4.4. Accuracy Assessment for Analyzing Application Method
To evaluate the accuracy of the multiple regression equations proposed in the previous study and the results of ANN found by this research, an error ratio analysis was performed to evaluate the difference between the actual and model values. Accuracy analysis can be estimated by comparing the actual value with the value generated by the model.
This meant the use of the mean absolute error (MAE), the mean square error (MSE), and the percent of bias (PBIAS), which evaluates the bias of the estimation result, and the
G-value prediction method. The calculation method of each equation is shown in Equations (6)–(9), and the comparison between the actual and model values can be more accurately evaluated through regression analysis.

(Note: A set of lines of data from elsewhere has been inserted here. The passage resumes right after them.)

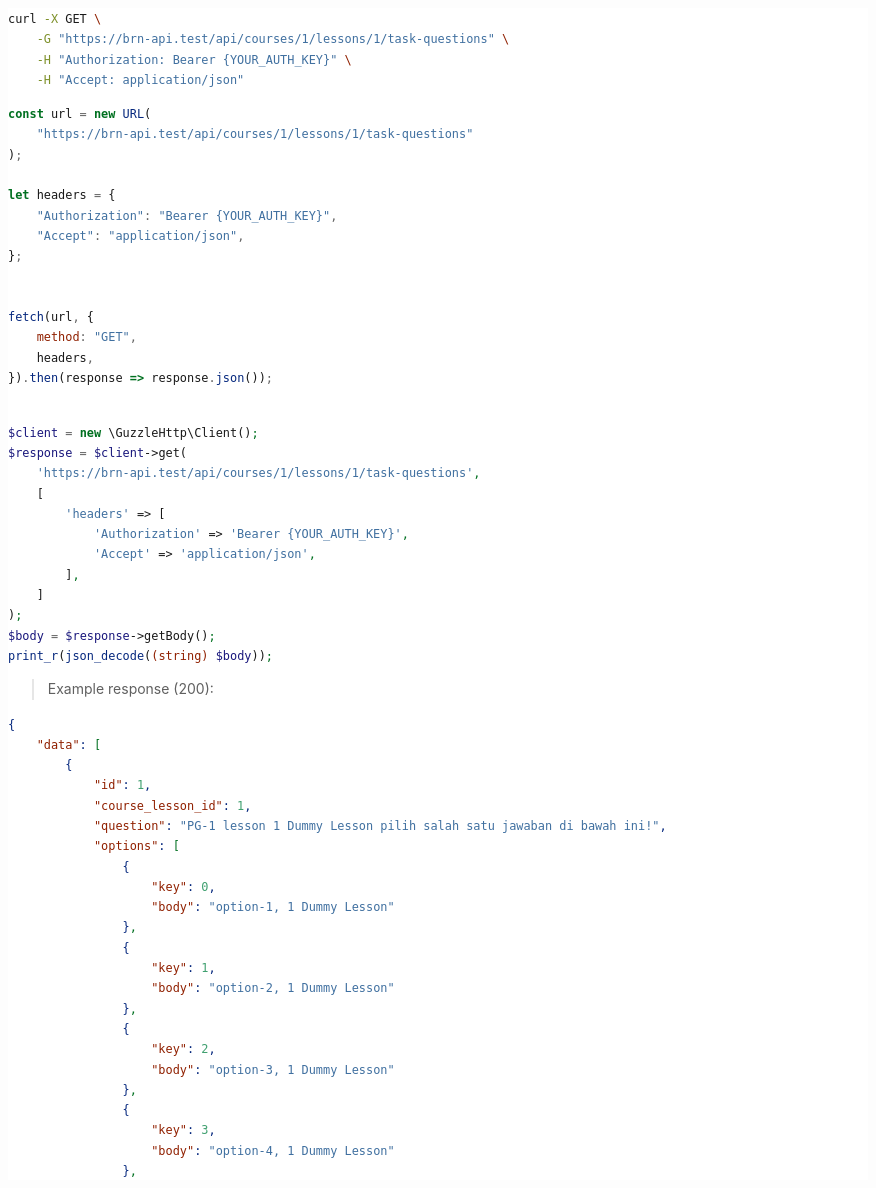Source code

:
 ```bash
curl -X GET \
    -G "https://brn-api.test/api/courses/1/lessons/1/task-questions" \
    -H "Authorization: Bearer {YOUR_AUTH_KEY}" \
    -H "Accept: application/json"
```

```javascript
const url = new URL(
    "https://brn-api.test/api/courses/1/lessons/1/task-questions"
);

let headers = {
    "Authorization": "Bearer {YOUR_AUTH_KEY}",
    "Accept": "application/json",
};


fetch(url, {
    method: "GET",
    headers,
}).then(response => response.json());
```

```php

$client = new \GuzzleHttp\Client();
$response = $client->get(
    'https://brn-api.test/api/courses/1/lessons/1/task-questions',
    [
        'headers' => [
            'Authorization' => 'Bearer {YOUR_AUTH_KEY}',
            'Accept' => 'application/json',
        ],
    ]
);
$body = $response->getBody();
print_r(json_decode((string) $body));
```


> Example response (200):

```json
{
    "data": [
        {
            "id": 1,
            "course_lesson_id": 1,
            "question": "PG-1 lesson 1 Dummy Lesson pilih salah satu jawaban di bawah ini!",
            "options": [
                {
                    "key": 0,
                    "body": "option-1, 1 Dummy Lesson"
                },
                {
                    "key": 1,
                    "body": "option-2, 1 Dummy Lesson"
                },
                {
                    "key": 2,
                    "body": "option-3, 1 Dummy Lesson"
                },
                {
                    "key": 3,
                    "body": "option-4, 1 Dummy Lesson"
                },
```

If MAE and MSE are smaller, the estimated value is more accurate. If PBIAS is close to zero, the estimation result represents less bias. If the G value is 100, it is a perfect estimation. If the G value is negative, this indicates lower reliable than using the average of data values as 10a predictor.
Table 5 shows the results of the accuracy assessment for the estimated results of MRA and ANN that selected optimal the number of neurons as 12.
The ANN model with 12 neurons in the hidden layer was closest to the actual measured value. The condition using ANN satisfied all accuracy evaluation items except PBIAS and average value compared with MRA.
5. Conclusions
In this study, estimation of the NRW ratio using an ANN and MRA were conducted with specific parameters affecting the frequency of leaks in water distribution systems. Accuracy assessment was used to compare the selection of the optimal model between the ANN and MRA, and the following conclusions were drawn through the research.
Based on the results of the previous study, calculation of the NRW ratio is recommended by using MRA, which is obtained from the physical and operational parameters in water distribution networks. This study tried to use an ANN for estimating the NRW ratio, then compared the results of MRA and the ANN. An accuracy assessment showed that the ANN model had higher prediction accuracy than that of MRA.
A methodology has been developed for estimating the NRW ratio using an ANN with the main parameters of water distribution systems. When an ANN was used, the accuracy of NRW ratio estimation was higher than under the previous method of MRA. So when it is difficult to measure the NRW ratio and use MRA in a DMA, the ANN model is recommended for estimating the NRW ratio using the main parameters of water distribution systems.
When an ANN is used to predict the NRW ratio, finding the significance of the parameters is possible because it calculates the optimized model considering the interconnection between mutual parameters, despite the condition being statistically insignificant. The optimal number of neurons is also determined in the range of 2n when the number of independent parameter is n.
MRA is the most widely used method to predict the NRW ratio, and formulas vary according to regional characteristics and used parameters. If the volume of available data is sufficient, the ratio’s prediction using an ANN is recommended for use in analysis of water distribution systems.
The use of the ANN model is expected to lead to the rehabilitation and improvement of water distribution systems and the optimal operation of water supply facilities for DMA construction.